Rap lyrics can be admitted as evidence in the sprawling US gang conspiracy trial targeting rapper Young Thug and several others, a judge ruled Thursday.
The defense had sought to exclude lyrics from evidence, saying the use of verses could unfairly influence the jury and was a violation of creative expression.
For years, many free speech advocates, civil rights groups, music world figures and legislators have decried using lyrics as evidence as a constitutional violation of expression that criminalizes and punishes artists, most of them of color.
But Atlanta Judge Ural Glanville ruled that he would allow specific sets of lyrics as evidence if prosecutors could detail how the raps connected to crimes the defendants are alleged to have committed.
There are 17 sets of lyrics Glanville said he would plan to admit, and that additional verses could be presented if prosecutors can “lay the foundation” of how they connect to alleged real-life crimes.
Young Thug, the 32-year-old rapper born Jeffery Williams, was one of 28 alleged street gang members originally swept up in a May 2022 racketeering indictment. Many of those defendants have since taken plea deals or will be tried separately.
The accusations included myriad predicate offenses that support an overarching conspiracy charge, including murder, assault, carjacking, drug dealing and theft.
Prosecutors say Young Thug’s record label is a front for a crime ring, arguing that the defendants belong to a branch of the Bloods street gang identified as Young Slime Life, or YSL.
But defense lawyers insist YSL — Young Stoner Life Records, a hip-hop and trap label that Young Thug founded in 2016 — is simply a music label and vague association of artists, not a gang.

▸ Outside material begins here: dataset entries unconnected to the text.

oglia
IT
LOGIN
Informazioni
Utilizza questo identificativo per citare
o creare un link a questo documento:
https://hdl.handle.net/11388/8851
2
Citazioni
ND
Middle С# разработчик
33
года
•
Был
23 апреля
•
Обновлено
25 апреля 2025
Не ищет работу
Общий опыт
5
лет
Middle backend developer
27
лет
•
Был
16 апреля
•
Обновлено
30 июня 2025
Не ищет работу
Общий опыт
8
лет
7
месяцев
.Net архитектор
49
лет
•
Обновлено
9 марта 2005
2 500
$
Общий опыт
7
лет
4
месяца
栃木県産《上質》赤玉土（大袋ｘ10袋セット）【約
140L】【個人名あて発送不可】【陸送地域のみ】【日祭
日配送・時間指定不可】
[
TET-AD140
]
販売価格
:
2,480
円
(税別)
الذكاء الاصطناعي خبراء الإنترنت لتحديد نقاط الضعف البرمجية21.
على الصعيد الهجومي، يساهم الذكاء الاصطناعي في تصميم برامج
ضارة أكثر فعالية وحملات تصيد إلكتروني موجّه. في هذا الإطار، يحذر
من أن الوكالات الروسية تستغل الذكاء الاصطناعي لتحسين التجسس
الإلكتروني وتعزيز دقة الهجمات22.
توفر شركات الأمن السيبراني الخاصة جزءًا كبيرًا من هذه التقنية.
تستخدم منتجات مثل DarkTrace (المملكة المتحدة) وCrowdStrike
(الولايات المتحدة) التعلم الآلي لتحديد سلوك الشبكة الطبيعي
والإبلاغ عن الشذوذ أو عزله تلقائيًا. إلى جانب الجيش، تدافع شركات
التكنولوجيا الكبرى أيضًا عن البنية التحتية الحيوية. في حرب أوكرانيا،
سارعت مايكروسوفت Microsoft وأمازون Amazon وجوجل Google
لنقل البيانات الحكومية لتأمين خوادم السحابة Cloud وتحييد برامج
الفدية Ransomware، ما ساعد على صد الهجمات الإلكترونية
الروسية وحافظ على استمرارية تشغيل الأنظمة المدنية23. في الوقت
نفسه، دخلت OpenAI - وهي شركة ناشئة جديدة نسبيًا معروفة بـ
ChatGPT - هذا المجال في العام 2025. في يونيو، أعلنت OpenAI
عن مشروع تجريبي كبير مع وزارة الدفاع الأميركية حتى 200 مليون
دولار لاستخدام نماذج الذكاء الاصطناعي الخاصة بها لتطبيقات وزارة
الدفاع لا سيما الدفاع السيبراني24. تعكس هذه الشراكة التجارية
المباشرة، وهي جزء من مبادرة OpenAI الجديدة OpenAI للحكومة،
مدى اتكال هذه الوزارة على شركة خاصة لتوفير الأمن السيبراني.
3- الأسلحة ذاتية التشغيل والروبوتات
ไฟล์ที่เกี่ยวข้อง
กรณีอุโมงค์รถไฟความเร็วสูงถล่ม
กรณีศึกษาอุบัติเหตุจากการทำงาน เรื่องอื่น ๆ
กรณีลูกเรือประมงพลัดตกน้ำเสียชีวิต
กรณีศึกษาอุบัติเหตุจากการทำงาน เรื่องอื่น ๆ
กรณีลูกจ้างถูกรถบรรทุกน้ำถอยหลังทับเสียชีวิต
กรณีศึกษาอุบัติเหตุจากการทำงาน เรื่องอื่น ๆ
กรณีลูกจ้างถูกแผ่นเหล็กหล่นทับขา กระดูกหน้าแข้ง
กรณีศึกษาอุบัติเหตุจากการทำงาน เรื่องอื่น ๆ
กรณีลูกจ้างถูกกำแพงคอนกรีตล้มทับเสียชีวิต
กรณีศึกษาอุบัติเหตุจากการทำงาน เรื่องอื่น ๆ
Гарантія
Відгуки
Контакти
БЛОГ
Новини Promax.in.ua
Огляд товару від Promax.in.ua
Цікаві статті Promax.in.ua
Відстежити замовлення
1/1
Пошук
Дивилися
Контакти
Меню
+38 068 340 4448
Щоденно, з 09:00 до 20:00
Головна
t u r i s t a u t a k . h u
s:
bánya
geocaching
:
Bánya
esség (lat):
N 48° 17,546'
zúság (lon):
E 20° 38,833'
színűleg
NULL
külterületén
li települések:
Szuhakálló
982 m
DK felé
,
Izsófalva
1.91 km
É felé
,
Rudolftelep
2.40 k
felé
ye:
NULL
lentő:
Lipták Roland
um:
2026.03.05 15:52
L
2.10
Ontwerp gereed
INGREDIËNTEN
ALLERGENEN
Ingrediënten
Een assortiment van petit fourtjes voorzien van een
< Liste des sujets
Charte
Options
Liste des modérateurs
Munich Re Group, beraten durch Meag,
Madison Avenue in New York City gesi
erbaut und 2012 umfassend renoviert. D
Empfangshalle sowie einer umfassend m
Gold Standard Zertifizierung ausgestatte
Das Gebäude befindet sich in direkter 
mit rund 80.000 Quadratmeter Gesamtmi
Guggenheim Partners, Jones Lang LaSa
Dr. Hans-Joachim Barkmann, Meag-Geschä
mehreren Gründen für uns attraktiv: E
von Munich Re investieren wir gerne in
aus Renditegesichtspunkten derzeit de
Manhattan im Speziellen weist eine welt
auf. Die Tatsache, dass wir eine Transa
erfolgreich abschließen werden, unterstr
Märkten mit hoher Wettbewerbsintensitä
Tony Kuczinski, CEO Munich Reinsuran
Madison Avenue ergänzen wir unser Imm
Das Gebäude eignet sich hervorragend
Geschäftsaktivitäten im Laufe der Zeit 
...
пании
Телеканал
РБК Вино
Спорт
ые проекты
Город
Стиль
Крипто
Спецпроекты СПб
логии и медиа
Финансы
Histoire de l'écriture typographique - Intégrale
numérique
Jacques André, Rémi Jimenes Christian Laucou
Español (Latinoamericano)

The indictment shook the rap world in Atlanta, where Young Thug is considered among the industry’s most impactful figures.
The jury selection process took nearly 10 months, a painstaking process marred by delays.
Opening statements are currently scheduled for November 27, and the trial could last well into 2024. Young Thug is on trial in Fulton County court in Georgia, the same jurisdiction where former president Donald Trump is also embroiled in a racketeering case.
The admission of rap lyrics as evidence will surely continue to trigger debate, both in the courtroom and across the broader music world.
Critics of the tactic say taking slice-of-life lyrics out of context criminalizes artists who are primarily Black and brown, and can have a chilling effect on creative expression.
During hours of presentation on Wednesday prosecutor Mike Carlson told the judge “the question is not rap lyrics. The question is gang lyrics.”
“These are party admissions. They just happen to come in the form of lyrics.”
Fellow prosecutor Simone Hylton read the lyrics aloud to Judge Glanville on Wednesday, saying they glorify alleged crimes, including the shootings of rival gang members and violence against police.
But the defense argued that lyrics are fiction.
“Rap is the only fictional art form treated this way,” said attorney Doug Weinstein, who represents the artist Yak Gotti.
“No other musical genre, no other art is treated the same way.”
The defense also said the lyrics could unjustly influence the jury: “As soon as you put these lyrics in front of a jury the blinders drop,” said Weinstein.
“They’re going to look at these lyrics and instantly say they are guilty.”